Thank you for the opportunity to speak today. My name is Jack Mitchell, and I am speaking on behalf of the National Center for Health Research. Our research center analyzes scientific and medical data and provides objective health information to patients, providers, and policymakers. We do not accept funding from the drug or medical device industry, so I have no conflicts of interest.
Congress required pediatric-focused safety reviews in accordance with FDASIA. This Advisory Committee meeting is an effort to ensure monitoring by outside experts to ensure that drugs have benefits that outweigh serious risks.
We are particularly concerned about Abilify because of its well established serious side effects of tardive dyskinesia, tremor, muscle stiffness, and sudden cardiac death. Other risks include nausea, somnolence, anxiety, weight gain, high blood sugar, and high cholesterol. Moreover, the impact on a child’s developing brain is unknown because we lack high-quality, long-term research.
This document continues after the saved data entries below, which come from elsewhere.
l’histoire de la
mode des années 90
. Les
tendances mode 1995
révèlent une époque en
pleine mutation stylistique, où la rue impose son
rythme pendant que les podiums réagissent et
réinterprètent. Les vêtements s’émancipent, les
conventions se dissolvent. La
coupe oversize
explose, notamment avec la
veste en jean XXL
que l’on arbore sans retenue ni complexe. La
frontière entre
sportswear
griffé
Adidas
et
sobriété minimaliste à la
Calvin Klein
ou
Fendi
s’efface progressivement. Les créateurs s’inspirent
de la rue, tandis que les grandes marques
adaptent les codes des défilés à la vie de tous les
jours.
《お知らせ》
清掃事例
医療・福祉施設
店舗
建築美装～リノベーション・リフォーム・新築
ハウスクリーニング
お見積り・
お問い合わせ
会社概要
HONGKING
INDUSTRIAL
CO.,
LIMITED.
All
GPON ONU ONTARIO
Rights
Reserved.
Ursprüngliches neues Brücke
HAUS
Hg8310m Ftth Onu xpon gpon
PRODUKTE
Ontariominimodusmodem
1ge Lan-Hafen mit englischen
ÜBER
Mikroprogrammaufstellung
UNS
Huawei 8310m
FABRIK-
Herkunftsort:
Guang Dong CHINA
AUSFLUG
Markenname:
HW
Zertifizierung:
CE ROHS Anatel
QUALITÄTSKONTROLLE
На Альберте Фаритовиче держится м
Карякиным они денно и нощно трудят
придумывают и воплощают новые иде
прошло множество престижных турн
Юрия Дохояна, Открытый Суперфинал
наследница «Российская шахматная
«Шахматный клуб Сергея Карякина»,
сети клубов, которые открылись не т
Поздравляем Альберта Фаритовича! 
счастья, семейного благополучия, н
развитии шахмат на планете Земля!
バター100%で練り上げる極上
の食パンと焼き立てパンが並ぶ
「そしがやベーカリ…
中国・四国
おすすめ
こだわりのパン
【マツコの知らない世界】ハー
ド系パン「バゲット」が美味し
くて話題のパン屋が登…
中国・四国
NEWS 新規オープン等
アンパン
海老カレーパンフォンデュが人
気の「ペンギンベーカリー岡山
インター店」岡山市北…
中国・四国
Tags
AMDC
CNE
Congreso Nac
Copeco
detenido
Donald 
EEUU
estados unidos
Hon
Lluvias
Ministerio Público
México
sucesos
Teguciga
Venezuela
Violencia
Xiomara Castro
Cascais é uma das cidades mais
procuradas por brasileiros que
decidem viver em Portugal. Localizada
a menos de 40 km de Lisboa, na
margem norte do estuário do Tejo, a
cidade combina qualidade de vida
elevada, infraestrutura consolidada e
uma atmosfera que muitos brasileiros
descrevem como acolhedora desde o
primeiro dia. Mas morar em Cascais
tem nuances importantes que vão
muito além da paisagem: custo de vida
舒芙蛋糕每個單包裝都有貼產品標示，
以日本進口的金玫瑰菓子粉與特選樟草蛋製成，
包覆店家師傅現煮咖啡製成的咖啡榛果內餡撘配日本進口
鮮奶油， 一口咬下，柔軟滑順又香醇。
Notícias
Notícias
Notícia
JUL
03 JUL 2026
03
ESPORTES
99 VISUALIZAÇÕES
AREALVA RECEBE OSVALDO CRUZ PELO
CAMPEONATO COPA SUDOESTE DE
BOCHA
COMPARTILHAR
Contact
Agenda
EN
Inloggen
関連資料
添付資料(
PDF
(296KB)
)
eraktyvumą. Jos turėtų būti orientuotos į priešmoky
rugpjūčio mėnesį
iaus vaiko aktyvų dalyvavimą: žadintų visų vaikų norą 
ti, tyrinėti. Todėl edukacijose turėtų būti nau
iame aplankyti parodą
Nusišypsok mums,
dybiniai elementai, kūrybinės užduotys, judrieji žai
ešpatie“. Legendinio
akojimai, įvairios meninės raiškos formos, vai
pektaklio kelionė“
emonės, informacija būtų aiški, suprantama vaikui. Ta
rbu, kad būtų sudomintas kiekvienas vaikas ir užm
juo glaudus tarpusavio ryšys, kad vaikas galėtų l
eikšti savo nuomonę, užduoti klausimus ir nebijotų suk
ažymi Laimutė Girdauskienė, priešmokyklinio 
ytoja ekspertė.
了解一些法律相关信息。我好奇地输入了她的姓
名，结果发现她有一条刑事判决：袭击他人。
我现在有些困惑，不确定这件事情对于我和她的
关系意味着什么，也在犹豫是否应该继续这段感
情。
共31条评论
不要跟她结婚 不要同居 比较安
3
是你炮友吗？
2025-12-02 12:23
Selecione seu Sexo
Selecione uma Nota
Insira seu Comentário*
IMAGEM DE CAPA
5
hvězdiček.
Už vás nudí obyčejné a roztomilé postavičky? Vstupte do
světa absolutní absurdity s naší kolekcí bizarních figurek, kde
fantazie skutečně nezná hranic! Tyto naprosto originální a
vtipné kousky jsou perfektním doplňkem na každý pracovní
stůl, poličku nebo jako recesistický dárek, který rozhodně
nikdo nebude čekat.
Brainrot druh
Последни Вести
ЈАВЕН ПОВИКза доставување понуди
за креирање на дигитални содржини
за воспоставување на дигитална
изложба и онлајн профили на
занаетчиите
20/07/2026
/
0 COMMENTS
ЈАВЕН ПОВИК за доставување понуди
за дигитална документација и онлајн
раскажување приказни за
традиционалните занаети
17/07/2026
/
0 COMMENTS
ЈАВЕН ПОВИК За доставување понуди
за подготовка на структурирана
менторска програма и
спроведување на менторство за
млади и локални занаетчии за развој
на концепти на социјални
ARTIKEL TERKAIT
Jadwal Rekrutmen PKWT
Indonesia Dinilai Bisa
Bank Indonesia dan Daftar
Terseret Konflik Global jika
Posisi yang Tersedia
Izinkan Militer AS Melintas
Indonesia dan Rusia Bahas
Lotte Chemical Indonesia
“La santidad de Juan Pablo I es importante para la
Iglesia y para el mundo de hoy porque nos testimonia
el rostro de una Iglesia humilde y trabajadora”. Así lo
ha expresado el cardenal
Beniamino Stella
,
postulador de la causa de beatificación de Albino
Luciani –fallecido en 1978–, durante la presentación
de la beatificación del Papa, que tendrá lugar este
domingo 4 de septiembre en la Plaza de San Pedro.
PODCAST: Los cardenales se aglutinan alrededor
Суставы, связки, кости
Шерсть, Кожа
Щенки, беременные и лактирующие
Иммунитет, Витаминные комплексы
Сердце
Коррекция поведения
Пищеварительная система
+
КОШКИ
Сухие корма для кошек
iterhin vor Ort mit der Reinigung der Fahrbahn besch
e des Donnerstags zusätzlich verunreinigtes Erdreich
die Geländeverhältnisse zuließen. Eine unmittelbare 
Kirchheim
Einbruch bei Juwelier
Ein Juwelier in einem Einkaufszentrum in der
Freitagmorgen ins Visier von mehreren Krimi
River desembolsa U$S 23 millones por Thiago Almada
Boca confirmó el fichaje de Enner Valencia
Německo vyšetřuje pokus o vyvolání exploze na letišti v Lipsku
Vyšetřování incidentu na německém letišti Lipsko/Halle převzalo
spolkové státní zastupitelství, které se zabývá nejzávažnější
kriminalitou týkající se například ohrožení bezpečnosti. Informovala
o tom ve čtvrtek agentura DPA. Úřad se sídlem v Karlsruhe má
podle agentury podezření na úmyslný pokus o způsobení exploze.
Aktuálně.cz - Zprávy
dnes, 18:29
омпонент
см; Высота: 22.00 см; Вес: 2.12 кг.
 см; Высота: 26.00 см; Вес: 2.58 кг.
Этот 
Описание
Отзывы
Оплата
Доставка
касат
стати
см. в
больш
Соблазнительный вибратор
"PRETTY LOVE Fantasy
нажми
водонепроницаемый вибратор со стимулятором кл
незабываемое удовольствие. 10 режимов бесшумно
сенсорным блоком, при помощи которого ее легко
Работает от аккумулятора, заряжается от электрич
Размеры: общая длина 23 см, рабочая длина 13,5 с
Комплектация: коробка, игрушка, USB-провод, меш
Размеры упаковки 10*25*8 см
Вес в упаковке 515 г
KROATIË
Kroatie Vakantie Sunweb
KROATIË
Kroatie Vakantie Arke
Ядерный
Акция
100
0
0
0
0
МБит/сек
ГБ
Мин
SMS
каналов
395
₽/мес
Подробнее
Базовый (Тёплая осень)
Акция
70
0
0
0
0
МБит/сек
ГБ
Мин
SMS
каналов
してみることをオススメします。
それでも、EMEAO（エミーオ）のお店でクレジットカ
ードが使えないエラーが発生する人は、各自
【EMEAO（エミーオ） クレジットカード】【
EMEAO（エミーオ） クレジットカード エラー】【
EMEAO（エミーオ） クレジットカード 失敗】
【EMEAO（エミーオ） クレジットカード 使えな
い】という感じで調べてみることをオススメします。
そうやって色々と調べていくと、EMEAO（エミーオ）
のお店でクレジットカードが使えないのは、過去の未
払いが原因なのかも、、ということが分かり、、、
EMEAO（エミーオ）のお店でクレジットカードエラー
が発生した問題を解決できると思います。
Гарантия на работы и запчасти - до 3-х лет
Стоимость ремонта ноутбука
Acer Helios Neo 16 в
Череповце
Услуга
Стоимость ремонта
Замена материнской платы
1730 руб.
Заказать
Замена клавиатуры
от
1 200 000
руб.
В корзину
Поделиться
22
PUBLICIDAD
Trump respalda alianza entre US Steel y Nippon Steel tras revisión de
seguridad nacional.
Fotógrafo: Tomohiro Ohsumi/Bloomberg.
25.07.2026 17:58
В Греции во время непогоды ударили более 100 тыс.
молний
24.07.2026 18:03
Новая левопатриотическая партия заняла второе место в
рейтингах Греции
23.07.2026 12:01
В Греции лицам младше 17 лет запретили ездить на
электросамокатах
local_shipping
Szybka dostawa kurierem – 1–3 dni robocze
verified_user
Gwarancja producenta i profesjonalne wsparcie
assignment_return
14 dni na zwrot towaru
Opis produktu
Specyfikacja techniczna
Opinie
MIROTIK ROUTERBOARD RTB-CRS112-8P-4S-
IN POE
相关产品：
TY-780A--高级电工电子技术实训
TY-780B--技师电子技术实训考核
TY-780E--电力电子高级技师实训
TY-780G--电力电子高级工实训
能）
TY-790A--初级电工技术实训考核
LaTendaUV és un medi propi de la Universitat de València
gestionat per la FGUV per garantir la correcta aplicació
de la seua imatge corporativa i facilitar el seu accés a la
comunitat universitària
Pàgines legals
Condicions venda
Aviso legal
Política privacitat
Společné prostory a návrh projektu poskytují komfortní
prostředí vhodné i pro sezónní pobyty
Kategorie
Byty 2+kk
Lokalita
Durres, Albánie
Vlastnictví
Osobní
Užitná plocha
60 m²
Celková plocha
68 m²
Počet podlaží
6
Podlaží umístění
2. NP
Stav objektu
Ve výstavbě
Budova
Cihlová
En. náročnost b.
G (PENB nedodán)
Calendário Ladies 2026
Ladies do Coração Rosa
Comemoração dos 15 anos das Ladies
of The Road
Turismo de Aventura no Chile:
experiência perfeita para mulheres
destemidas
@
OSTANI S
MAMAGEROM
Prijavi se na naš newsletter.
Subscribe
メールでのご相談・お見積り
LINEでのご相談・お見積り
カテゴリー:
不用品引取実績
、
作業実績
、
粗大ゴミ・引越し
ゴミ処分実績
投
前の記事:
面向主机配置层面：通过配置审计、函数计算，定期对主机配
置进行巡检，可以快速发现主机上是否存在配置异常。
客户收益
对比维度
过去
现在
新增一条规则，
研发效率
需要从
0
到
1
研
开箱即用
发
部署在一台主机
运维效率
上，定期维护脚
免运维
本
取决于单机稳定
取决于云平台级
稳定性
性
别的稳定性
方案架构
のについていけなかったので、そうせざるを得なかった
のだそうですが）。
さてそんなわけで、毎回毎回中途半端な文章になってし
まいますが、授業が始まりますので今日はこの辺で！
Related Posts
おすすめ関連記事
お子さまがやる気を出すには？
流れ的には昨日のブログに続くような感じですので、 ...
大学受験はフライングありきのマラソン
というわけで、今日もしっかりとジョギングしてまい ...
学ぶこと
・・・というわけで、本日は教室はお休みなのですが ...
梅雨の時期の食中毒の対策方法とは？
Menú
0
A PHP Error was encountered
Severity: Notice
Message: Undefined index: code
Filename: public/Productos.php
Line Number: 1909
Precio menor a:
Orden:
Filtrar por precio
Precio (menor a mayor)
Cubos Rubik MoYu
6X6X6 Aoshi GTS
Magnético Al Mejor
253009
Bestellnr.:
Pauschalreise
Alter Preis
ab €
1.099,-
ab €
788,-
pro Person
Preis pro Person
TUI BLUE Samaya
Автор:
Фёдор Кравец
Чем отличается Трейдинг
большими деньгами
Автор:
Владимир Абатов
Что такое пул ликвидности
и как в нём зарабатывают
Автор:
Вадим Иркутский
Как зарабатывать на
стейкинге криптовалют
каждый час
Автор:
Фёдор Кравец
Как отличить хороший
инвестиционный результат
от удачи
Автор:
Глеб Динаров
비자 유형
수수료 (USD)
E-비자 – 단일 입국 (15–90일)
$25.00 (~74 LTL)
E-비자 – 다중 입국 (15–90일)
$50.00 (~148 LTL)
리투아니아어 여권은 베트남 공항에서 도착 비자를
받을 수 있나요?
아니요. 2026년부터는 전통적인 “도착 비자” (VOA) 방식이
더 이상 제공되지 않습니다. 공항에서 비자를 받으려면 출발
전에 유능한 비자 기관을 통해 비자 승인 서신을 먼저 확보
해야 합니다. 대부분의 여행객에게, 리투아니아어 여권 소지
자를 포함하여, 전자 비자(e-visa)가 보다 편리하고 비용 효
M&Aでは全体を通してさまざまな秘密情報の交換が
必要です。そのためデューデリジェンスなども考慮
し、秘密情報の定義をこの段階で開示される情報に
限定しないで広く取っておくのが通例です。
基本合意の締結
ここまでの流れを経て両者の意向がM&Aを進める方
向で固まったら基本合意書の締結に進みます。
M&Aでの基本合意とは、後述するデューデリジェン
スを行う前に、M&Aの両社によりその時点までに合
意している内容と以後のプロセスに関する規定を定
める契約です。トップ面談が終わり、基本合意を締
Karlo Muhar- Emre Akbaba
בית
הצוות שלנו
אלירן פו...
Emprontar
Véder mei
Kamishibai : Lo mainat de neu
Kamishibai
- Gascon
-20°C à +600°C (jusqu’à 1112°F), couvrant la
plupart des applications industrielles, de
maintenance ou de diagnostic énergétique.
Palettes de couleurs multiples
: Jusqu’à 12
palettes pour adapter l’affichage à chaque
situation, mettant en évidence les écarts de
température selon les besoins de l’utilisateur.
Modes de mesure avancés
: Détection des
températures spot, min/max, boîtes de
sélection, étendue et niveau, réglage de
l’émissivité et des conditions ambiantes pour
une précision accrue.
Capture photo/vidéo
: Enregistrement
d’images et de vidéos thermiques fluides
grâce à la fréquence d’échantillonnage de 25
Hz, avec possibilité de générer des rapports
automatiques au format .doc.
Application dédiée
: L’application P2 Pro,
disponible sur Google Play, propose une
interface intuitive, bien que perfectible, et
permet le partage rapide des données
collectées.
The FDA approved Abilify for the treatment of irritability associated with Autistic disorder in patients 6-17-years-old. The drug was approved by the FDA for this indication based on two 8-week, placebo-controlled trials. Because the drug is intended for long-term use but studied for only 8 weeks, the FDA required a post-market study.
The longer-term results indicated no significant difference between Abilify and placebo at week 16 in reducing the symptoms of irritability in pediatric patients who had already maintained a response for the first 12 weeks of Abilify treatment.
There are substantial demographic differences that raise the question about whether Abilify is less safe for girls and less effective for nonwhites. Almost all girls taking Abilify experienced adverse events (91% compared to 43% for boys) and 50% of the nonwhite children on Abilify relapsed, compared to 26% of the white children. Although the number of nonwhite children was very small, that result is still worrisome, especially since the nonwhite children in the placebo arm were much less likely to relapse than the nonwhite children on Abilify and the opposite was true for the white children.
It’s important to remember that all patients who participated in the long-term study had already shown they could tolerate Abilify for at least 12 weeks. For this reason, the reviewer referred to participants in this trial as an “enriched sample” — certainly not typical of all patients. Obviously, adverse events would be higher for patients that weren’t selected on the basis of a previous good response to the drug for 12 weeks.
Clearly the evidence for the effectiveness and safety of Abilify for children with autism and symptoms of irritability is insufficient to outweigh the risks, especially for girls and nonwhite children. We urge the FDA to revise the labeling to state that Abilify has not been proven effective in the long-term for this indication.
Thank you for the opportunity to share our perspective.